Zdarzyło się wczoraj [Prod]

Akta Policji do dziś nie zostały ujawnione. Funkcjonariusze na miejscu znaleźli ponad 100 dowodów. Nagranie dowodowe z miejsca zdarzenia budzi grozę nie tylko ze względu na wiek, ale i okrucieństwo. Sprawa nie była by tak głośna gdyby nie to że zamordowana została 17 latka i jej młodsza siostra.Tragedia wstrząsnęła Ostatnią Dzielnicą ale i całym miastem. 

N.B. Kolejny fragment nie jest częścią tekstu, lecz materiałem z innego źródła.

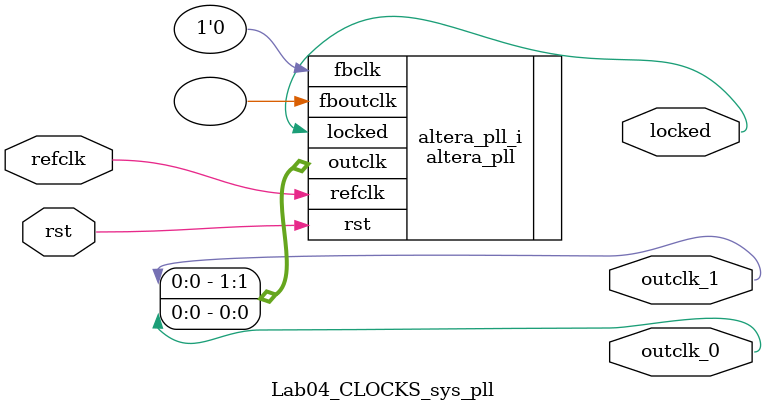
<source format=v>
`timescale 1ns/10ps
module  Lab04_CLOCKS_sys_pll(

	// interface 'refclk'
	input wire refclk,

	// interface 'reset'
	input wire rst,

	// interface 'outclk0'
	output wire outclk_0,

	// interface 'outclk1'
	output wire outclk_1,

	// interface 'locked'
	output wire locked
);

	altera_pll #(
		.fractional_vco_multiplier("false"),
		.reference_clock_frequency("50.0 MHz"),
		.operation_mode("direct"),
		.number_of_clocks(2),
		.output_clock_frequency0("50.000000 MHz"),
		.phase_shift0("0 ps"),
		.duty_cycle0(50),
		.output_clock_frequency1("50.000000 MHz"),
		.phase_shift1("-3000 ps"),
		.duty_cycle1(50),
		.output_clock_frequency2("0 MHz"),
		.phase_shift2("0 ps"),
		.duty_cycle2(50),
		.output_clock_frequency3("0 MHz"),
		.phase_shift3("0 ps"),
		.duty_cycle3(50),
		.output_clock_frequency4("0 MHz"),
		.phase_shift4("0 ps"),
		.duty_cycle4(50),
		.output_clock_frequency5("0 MHz"),
		.phase_shift5("0 ps"),
		.duty_cycle5(50),
		.output_clock_frequency6("0 MHz"),
		.phase_shift6("0 ps"),
		.duty_cycle6(50),
		.output_clock_frequency7("0 MHz"),
		.phase_shift7("0 ps"),
		.duty_cycle7(50),
		.output_clock_frequency8("0 MHz"),
		.phase_shift8("0 ps"),
		.duty_cycle8(50),
		.output_clock_frequency9("0 MHz"),
		.phase_shift9("0 ps"),
		.duty_cycle9(50),
		.output_clock_frequency10("0 MHz"),
		.phase_shift10("0 ps"),
		.duty_cycle10(50),
		.output_clock_frequency11("0 MHz"),
		.phase_shift11("0 ps"),
		.duty_cycle11(50),
		.output_clock_frequency12("0 MHz"),
		.phase_shift12("0 ps"),
		.duty_cycle12(50),
		.output_clock_frequency13("0 MHz"),
		.phase_shift13("0 ps"),
		.duty_cycle13(50),
		.output_clock_frequency14("0 MHz"),
		.phase_shift14("0 ps"),
		.duty_cycle14(50),
		.output_clock_frequency15("0 MHz"),
		.phase_shift15("0 ps"),
		.duty_cycle15(50),
		.output_clock_frequency16("0 MHz"),
		.phase_shift16("0 ps"),
		.duty_cycle16(50),
		.output_clock_frequency17("0 MHz"),
		.phase_shift17("0 ps"),
		.duty_cycle17(50),
		.pll_type("General"),
		.pll_subtype("General")
	) altera_pll_i (
		.rst	(rst),
		.outclk	({outclk_1, outclk_0}),
		.locked	(locked),
		.fboutclk	( ),
		.fbclk	(1'b0),
		.refclk	(refclk)
	);
endmodule


</source>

Sprawy do dziś nie rozwiązano...

1. 
Od początku było wiadomo że Ostatnia Dzielnica nie należała do najlepszych w mieście. Wiecznie dochodziło tu do nagminnego łamania prawa. Policjanci z tutejszej komendy nie odpowiadali na połowę wezwań, twierdząc że bojówki same się tym zajmą. Jednak na dzielnicy mieściła się również "Mała Italia". Państwo w państwie, dzielnica w dzielnicy. Tak nazywali ją mieszkańcy. Dlaczego Italia? Ponieważ w jednej z jej kamienicy mieścił się bar o właśnie tej nazwie, w którym wszyscy mieszkańcy co piątek zbierali się by odpocząć po całym tygodniu pracy. Na jednej z jej ulic mieszkała również jedna z najbardziej znanych i docenianych rodzin. Tata 17 letniej Marysi i 14 letniej Jagody był prawnikiem, znanym i lubianym na całej Ostatniej Dzielnicy, głównie z tego że "wyciągnął on" prawie wszystkie "głowy" tutejszych bojówek. Mama była pielęgniarką na oddziale ratunkowym szpitala św. Marcina mieszczącego się w centrum Ostatniej Dzielnicy. Wszystko zaczęło się od niefortunnego zdarzenia. Dziwi mnie fakt że człowiek, który na co dzień walczył z bezprawiem mógł dopuścić czegoś takiego.